Activity: The records below are to be transcribed word for word.

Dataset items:
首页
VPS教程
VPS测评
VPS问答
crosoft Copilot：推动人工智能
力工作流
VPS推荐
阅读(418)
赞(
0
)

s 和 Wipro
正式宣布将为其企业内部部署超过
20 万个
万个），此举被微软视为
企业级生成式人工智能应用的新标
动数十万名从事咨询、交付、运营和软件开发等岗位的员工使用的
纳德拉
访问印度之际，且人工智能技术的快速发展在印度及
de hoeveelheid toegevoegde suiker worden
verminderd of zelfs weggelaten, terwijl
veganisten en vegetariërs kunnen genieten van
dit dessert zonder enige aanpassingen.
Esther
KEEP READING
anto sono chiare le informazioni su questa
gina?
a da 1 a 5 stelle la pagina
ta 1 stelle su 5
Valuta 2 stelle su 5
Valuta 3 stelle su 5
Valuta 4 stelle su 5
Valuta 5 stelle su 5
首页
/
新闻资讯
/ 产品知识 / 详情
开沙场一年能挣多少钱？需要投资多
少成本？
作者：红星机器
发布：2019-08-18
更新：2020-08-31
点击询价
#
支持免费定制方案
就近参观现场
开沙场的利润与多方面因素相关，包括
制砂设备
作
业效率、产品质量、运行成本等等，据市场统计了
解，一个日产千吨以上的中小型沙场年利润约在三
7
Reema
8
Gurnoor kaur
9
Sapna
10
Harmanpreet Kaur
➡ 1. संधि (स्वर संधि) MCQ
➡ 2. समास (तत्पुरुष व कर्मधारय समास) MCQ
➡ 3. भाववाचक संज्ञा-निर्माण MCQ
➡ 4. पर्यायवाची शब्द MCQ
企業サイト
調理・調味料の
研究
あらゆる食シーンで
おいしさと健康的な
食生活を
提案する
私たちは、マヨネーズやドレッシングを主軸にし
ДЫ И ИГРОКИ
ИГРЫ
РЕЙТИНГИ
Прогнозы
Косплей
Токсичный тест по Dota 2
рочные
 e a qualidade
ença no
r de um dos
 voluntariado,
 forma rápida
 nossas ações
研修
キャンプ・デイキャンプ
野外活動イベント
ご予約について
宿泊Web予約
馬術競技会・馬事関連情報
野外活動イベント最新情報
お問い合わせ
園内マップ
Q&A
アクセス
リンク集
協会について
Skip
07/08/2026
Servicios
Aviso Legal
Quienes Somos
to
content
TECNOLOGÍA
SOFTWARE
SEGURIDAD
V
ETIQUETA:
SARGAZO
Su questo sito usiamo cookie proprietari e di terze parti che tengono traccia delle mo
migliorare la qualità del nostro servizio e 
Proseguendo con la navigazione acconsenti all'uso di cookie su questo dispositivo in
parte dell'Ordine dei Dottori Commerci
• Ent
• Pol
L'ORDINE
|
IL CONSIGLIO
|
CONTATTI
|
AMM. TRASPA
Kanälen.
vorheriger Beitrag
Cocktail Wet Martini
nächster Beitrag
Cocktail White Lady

Finished task:
首页
VPS教程
VPS测评
VPS问答
crosoft Copilot：推动人工智能
力工作流
VPS推荐
阅读(418)
赞(
0
)

s 和 Wipro
正式宣布将为其企业内部部署超过
20 万个
万个），此举被微软视为
企业级生成式人工智能应用的新标
动数十万名从事咨询、交付、运营和软件开发等岗位的员工使用的
纳德拉
访问印度之际，且人工智能技术的快速发展在印度及
de hoeveelheid toegevoegde suiker worden
verminderd of zelfs weggelaten, terwijl
veganisten en vegetariërs kunnen genieten van
dit dessert zonder enige aanpassingen.
Esther
KEEP READING
anto sono chiare le informazioni su questa
gina?
a da 1 a 5 stelle la pagina
ta 1 stelle su 5
Valuta 2 stelle su 5
Valuta 3 stelle su 5
Valuta 4 stelle su 5
Valuta 5 stelle su 5
首页
/
新闻资讯
/ 产品知识 / 详情
开沙场一年能挣多少钱？需要投资多
少成本？
作者：红星机器
发布：2019-08-18
更新：2020-08-31
点击询价
#
支持免费定制方案
就近参观现场
开沙场的利润与多方面因素相关，包括
制砂设备
作
业效率、产品质量、运行成本等等，据市场统计了
解，一个日产千吨以上的中小型沙场年利润约在三
7
Reema
8
Gurnoor kaur
9
Sapna
10
Harmanpreet Kaur
➡ 1. संधि (स्वर संधि) MCQ
➡ 2. समास (तत्पुरुष व कर्मधारय समास) MCQ
➡ 3. भाववाचक संज्ञा-निर्माण MCQ
➡ 4. पर्यायवाची शब्द MCQ
企業サイト
調理・調味料の
研究
あらゆる食シーンで
おいしさと健康的な
食生活を
提案する
私たちは、マヨネーズやドレッシングを主軸にし
ДЫ И ИГРОКИ
ИГРЫ
РЕЙТИНГИ
Прогнозы
Косплей
Токсичный тест по Dota 2
рочные
 e a qualidade
ença no
r de um dos
 voluntariado,
 forma rápida
 nossas ações
研修
キャンプ・デイキャンプ
野外活動イベント
ご予約について
宿泊Web予約
馬術競技会・馬事関連情報
野外活動イベント最新情報
お問い合わせ
園内マップ
Q&A
アクセス
リンク集
協会について
Skip
07/08/2026
Servicios
Aviso Legal
Quienes Somos
to
content
TECNOLOGÍA
SOFTWARE
SEGURIDAD
V
ETIQUETA:
SARGAZO
Su questo sito usiamo cookie proprietari e di terze parti che tengono traccia delle mo
migliorare la qualità del nostro servizio e 
Proseguendo con la navigazione acconsenti all'uso di cookie su questo dispositivo in
parte dell'Ordine dei Dottori Commerci
• Ent
• Pol
L'ORDINE
|
IL CONSIGLIO
|
CONTATTI
|
AMM. TRASPA
Kanälen.
vorheriger Beitrag
Cocktail Wet Martini
nächster Beitrag
Cocktail White Lady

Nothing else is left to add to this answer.